HomeDirection is not affiliated with the USDA or any government agency.
Section 502 of the Housing Act of 1949, authorized the use of federal funds to help low- and very low-income persons purchase decent, safe, sanitary, and structurally sound homes in rural areas all across America.
Managed by the United States Department of Agriculture (USDA), this Section 502 funding is given out in the form of a loan that is known as the Rural USDA Direct Loan.
While this loan offers amazing benefits, it’s not for everyone. Use the information below to determine if it may be right for you. Reach out to us with questions.
Applicants must meet county income requirements (for example, $114k in King County, WA)

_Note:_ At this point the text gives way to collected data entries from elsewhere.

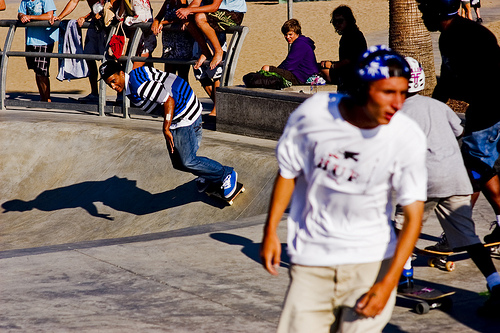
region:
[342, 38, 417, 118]
Man wearing a hat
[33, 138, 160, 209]
Shadow on the pavement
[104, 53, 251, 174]
Man wearing a striped shirt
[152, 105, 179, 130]
Bandaid on man's arm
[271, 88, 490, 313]
Man wearing a tshirt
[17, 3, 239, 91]
People sitting on the railing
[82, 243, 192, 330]
Crack in the pavement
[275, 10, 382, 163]
People sitting on the wall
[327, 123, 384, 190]
Arrow on man's shirt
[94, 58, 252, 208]
Man on a skateboard in a bowl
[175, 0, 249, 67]
Person sitting on a handrail watching skaters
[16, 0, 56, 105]
Person leaning on a handrail watching skaters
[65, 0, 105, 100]
Person leaning on a handrail watching skaters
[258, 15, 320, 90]
Person in purple sweatshirt watching skaters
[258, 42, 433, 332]
Guy skateboarding with white shirt and blue hat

With payment assistance the monthly mortgage payment can be reduced to a low as an effective 1 percent interest rate.
Those with assets over $15k can be required to use a portion of those assets.
No mortgage insurance.
The USDA Direct Loan program is designed for low and very low-income borrowers, who cannot secure financing through traditional means. Are you a good fit? We can usually tell with a single conversation as we take a quick look at your income, household size, credit history, and a few other factors. From there you would put together your application and send it in to the USDA. If approved, they will issue you a Certificate of Eligibility letter, which lays out all the funding details and lending limit, and is usually good for 120 days.
While this is a nationwide program, funding is specifically set aside for rural properties (don’t worry, there’s plenty out there). Each county has their own borrowing limits and every property’s taxes, insurance, and other expenses are also taken into account.